- _Document extract_:
────────
Whilst getting my haircut the other day (yes I still have some worthy of cutting) I got chatting with the barber (well she’s a skilled hairdresser actually, it’s just her skill would be wasted on my ‘scratch and go’ style hair cut). We were talking about growing veg in containers on the patio… so here’s a wee blog dedicated to that convo.
April is like a doorstep when it comes to the growing season. We stand there on the threshold of green fingered-ness filled with good intentions, and for some of us that means turning our attention towards growing some of our own food. It can stall right there for some folks as their bold ambitions become bogged down by concerns over available space but fear not, you don’t have to have the use of a local allotment or live on a smallholding to enjoy the buzz of growing your own. With a little know-how you can make use of the space right in front of you, just outside of the backdoor and quite literally on your own doorstep.
The yard, patio or paved area outside your backdoor is quite often a great place to start growing your own fruit and vegetables. It can be a place sheltered from the extremes of weather and frequently is an area that catches the sun creating the perfect microclimate for cultivating some of the less traditional outdoor produce.
The proximity to the house, and more importantly the kitchen, also make such locations ideal living larders of food where constant croppers can keep delivering edibles along with ‘cut and come again’ salads and herbs which can enhance and grace the plates of food you are producing; and what better time to start planning a productive patio than when standing on the doorstep of the growing season?
Perfect for pots
Pots make the perfect starting point for growing fruit and vegetables on your patio, in fact you can grow practically everything you can down an allotment in pots at home. That said, with space more limited in your backyard or patio it is best to focus on heavy cropping, high yielding varieties of edibles for example for staples like potatoes and carrots it’s best to use the heavy cropping salad varieties of the former and Chantenay types for the later.
Tomatoes now come in outdoor varieties that no longer need the shelter of a greenhouse and these will thrive in pots in a sunny location. Courgettes and cucumbers can be grown easily in grow bags too and some varieties genuinely do keep on cropping throughout the season.
You need not stop there though, broaden your horizons a little and it is perfectly possible to grow your own peas on the patio. When it comes to home grown vegetables fresh mange tout are an absolute must. I guarantee you that you will not taste anything as fresh when bought from a shop than a sugar snap plucked and munched on immediately from your own vines, and I suspect that is in part what was behind the development of patio pea varieties. These plants have a less vigorous growing habit and tend to be shrubbier in appearance.
In terms of fruit strawberries really do seem to benefit from being planted in pots or troughs as it lifts them away from the soil pests such as slugs, and increases the amount of light they get, helping them ripen quicker. Besides, what can be more luxurious and decadent than leaning back in your chair on a summers day to pick your own sun warmed strawberry and popping into straight into your mouth? Once more though, don’t limit yourself to the obvious as it is possible to grow other fruit such as apples, cherries, pears and plums in containers as long as you select the correct cultivars and adopt the correct growing methods. And then of course there are blueberries, bilberries, kiwi berries and even figs now that come in a compact form well suited to the patio.
────────
[Saved entries]

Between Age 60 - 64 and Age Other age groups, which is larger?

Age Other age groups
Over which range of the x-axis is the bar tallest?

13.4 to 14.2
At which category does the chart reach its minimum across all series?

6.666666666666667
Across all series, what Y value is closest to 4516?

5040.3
────────
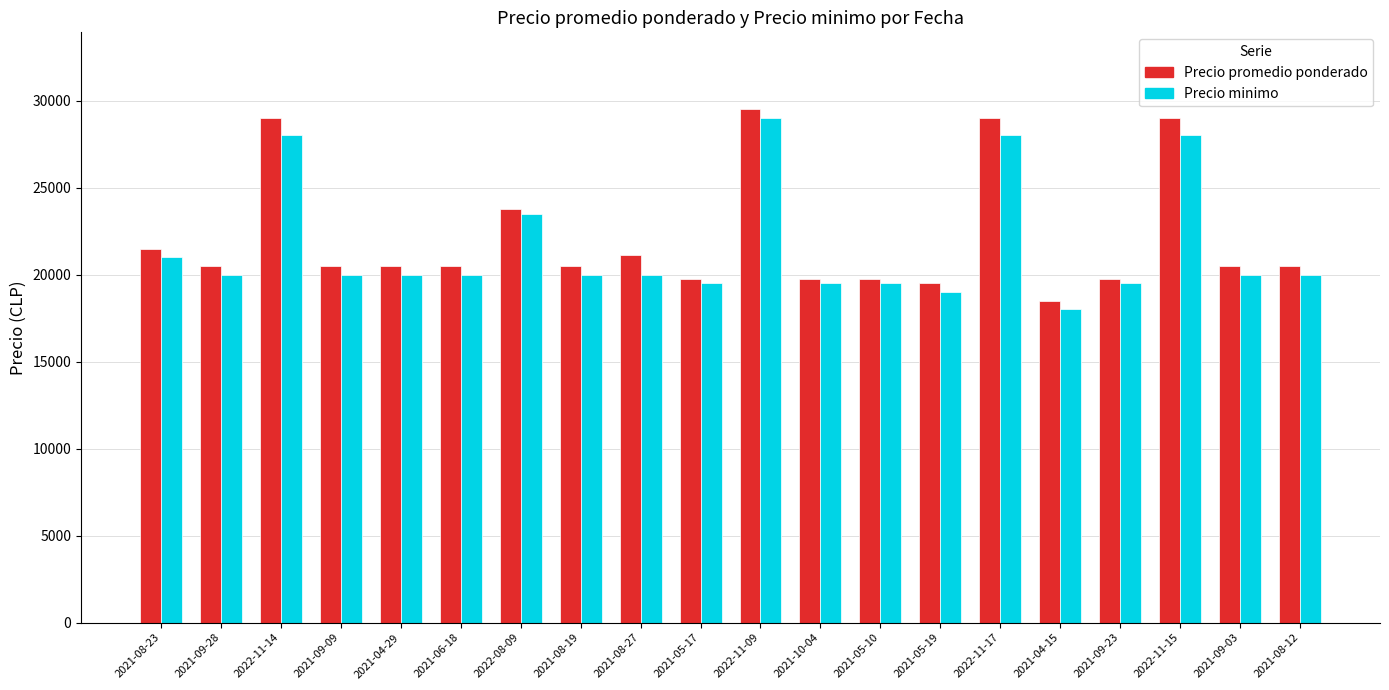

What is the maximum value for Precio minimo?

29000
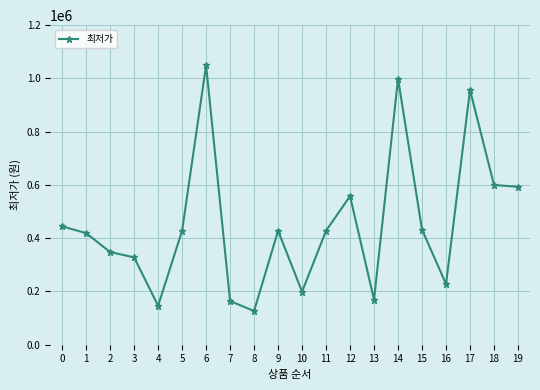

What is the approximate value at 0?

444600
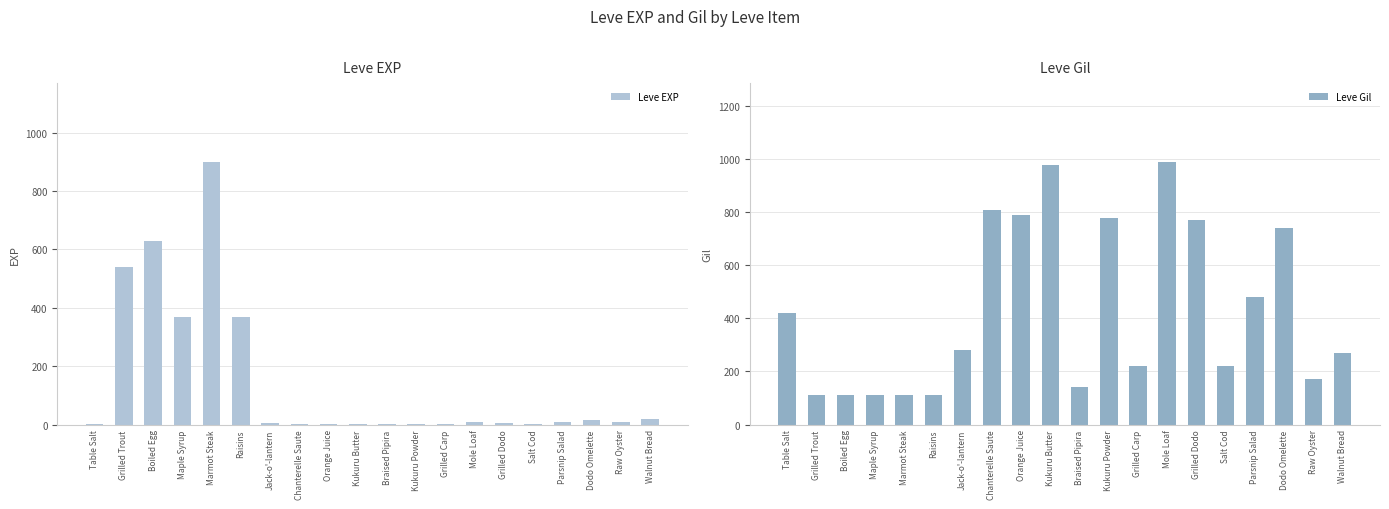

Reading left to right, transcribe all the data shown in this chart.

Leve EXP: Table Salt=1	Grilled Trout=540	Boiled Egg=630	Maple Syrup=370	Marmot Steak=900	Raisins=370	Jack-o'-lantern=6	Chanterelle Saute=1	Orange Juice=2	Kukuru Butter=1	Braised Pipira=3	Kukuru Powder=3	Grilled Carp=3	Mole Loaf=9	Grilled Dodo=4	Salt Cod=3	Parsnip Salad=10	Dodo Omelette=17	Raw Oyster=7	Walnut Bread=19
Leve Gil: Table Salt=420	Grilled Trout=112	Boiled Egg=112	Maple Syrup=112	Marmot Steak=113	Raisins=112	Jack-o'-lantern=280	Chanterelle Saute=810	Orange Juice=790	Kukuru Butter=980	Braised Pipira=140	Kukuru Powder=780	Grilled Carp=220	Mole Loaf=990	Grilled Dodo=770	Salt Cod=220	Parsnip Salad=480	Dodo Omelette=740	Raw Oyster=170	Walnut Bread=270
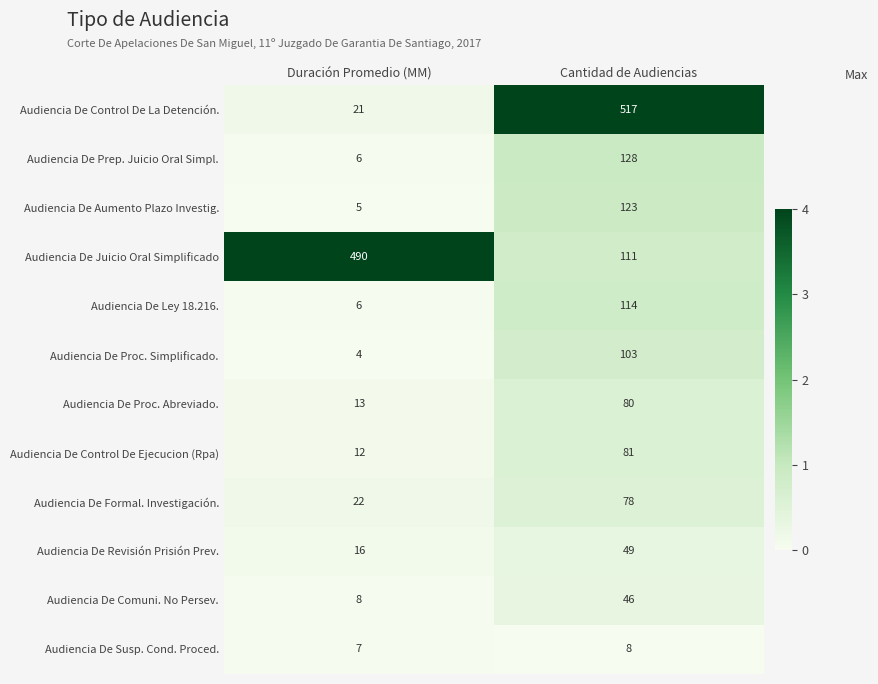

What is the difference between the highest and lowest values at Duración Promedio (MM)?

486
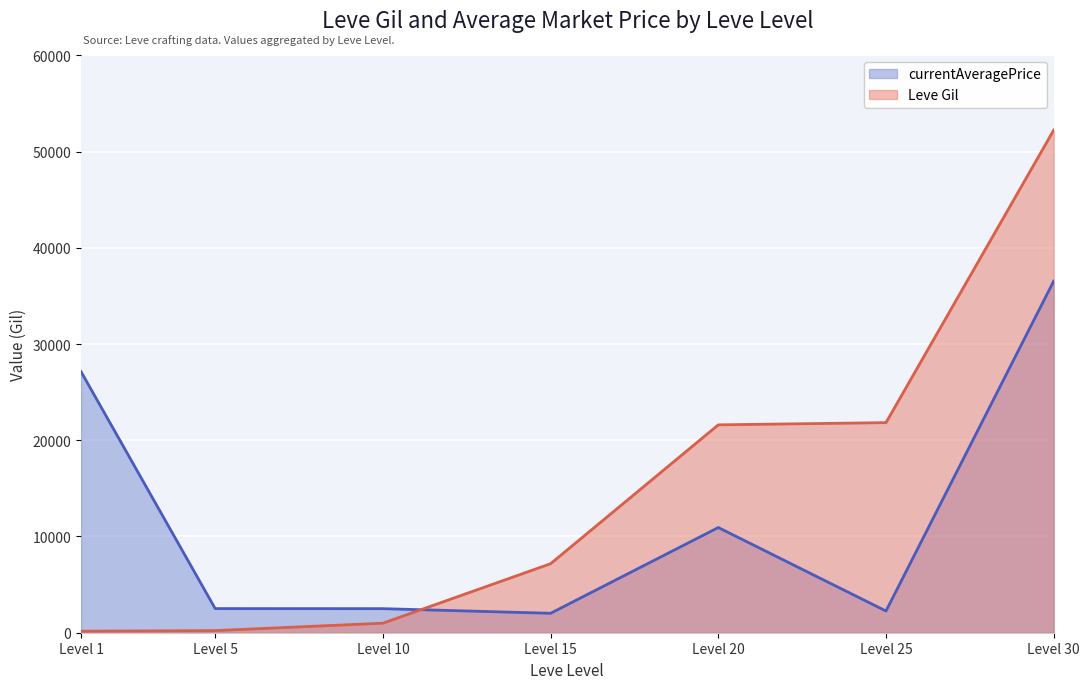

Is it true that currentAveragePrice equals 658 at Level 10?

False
────────
- _Job item_: Reproduce the stretch from "Perfect for pots" through "for the later." in the text about growing food on the patio, swapping "carrots" for "beets". Rely only on the text about growing food on the patio, not on the listing.

- _Answer space_:
Perfect for pots
Pots make the perfect starting point for growing fruit and vegetables on your patio, in fact you can grow practically everything you can down an allotment in pots at home. That said, with space more limited in your backyard or patio it is best to focus on heavy cropping, high yielding varieties of edibles for example for staples like potatoes and beets it’s best to use the heavy cropping salad varieties of the former and Chantenay types for the later.